Я ходила на подобные сборища только ради Теда. Меня от них тошнило. Но это было частью бизнеса Теда, и я ни за что не сказала бы: “Ваша деятельность, которой вы так довольны, приносит людям массу бед. Неужели вы этого не видите?” Потом я не раз говорила Теду о своих отрицательных эмоциях, но он никогда по-настоящему не прислушивался к моим словам. Это про Теда сказано у Горацио Элджера: “Каждый может сам вытащить себя из болота” (а те, кто этого не делают, должны понимать, что они сами виноваты). Думаю, ему было бы горько признать, что модель успеха по Горацио Элджеру реализуется в США не так уж часто, хотя, конечно, такие примеры есть. От социального неравенства никуда не деться, и его нелегко разглядеть.

Разъезжая по миру с Тедом, я прониклась историческим значением его достижений – его революционный подход к круглосуточному новостному вещанию превратил мир в одну глобальную деревню, которую описал Маршалл Маклюэн, и навсегда изменил формат новостных передач, и это при том, что он сам не смотрел новостей по телевизору, так как они вгоняли его в депрессию. Как я узнала, все крупные СМИ проводили анализ эффективности круглосуточных информационных каналов. Исследования дали отрицательный ответ. Тед, как обычно, шел вперед без каких бы то ни было опросов и исследований, руководствуясь исключительно своим чутьем.

Удивительно, что американцы столько лет ругали телевидение как пассивную форму времяпрепровождения, а когда авантюрист из Атланты, упрямый романтик с мировым мышлением, превратил пассивную форму в более демократичную и зажигательную, это оказалось им не по зубам. Мы уже плохо помним, как всё начиналось, когда появился канал CNN. Возможно, телезрителям было проще воспринимать разжеванную информацию, без косточек и жестких стебельков; возможно, им чересчур тяжело переваривать сырой материал.

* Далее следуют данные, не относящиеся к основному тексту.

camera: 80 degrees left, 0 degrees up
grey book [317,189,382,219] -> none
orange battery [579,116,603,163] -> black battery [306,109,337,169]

Всё это чем-то напоминает мне Восточную Европу девяностых годов, где я побывала сразу после падения Берлинской стены и вскоре после бархатной революции в Чехословакии. При коммунистическом режиме правительство и государственные структуры всё решали за народ, а в условиях демократии народу пришлось самому участвовать в делах и определяться с выбором, и настали нелегкие перестроечные времена. Помню, как в Праге один поэт сказал мне: “Я всю жизнь писал для тех, кто с детства умел читать между строк. Теперь можно обо всём говорить открыто, и я вовсе не уверен, что сумею”.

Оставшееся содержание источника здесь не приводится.